## WORK TO BE COMPLETED
For this exercise, copy out each line of the material below that includes "block".

*** SUPPLIED INFORMATION ***

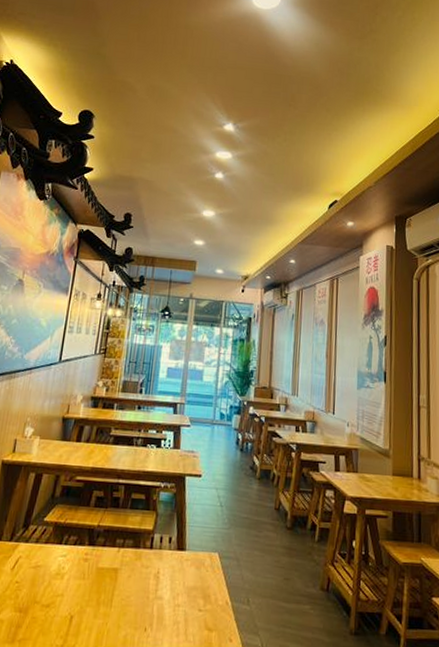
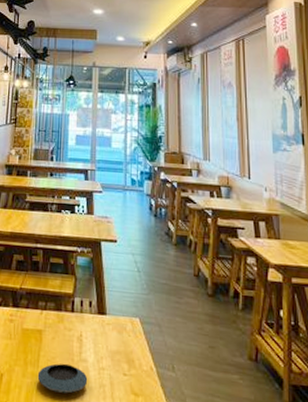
saucer: none [109,602,162,633] -> present [37,363,88,394]

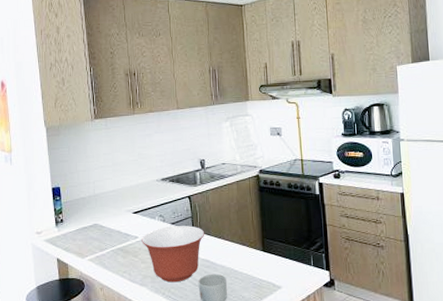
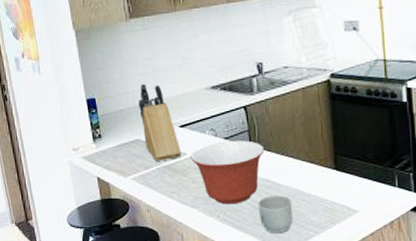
knife block: none [98,174,134,244] -> present [138,83,182,161]

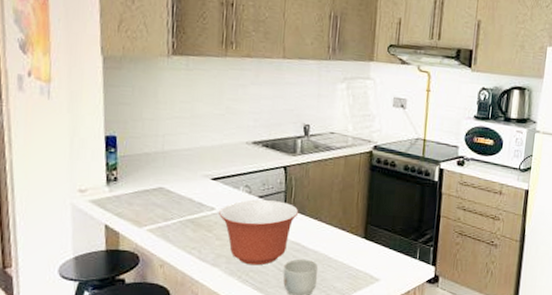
knife block: present [138,83,182,161] -> none [168,127,210,214]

***

## THE COMPLETED TASK
knife block: none [98,174,134,244] -> present [138,83,182,161]
knife block: present [138,83,182,161] -> none [168,127,210,214]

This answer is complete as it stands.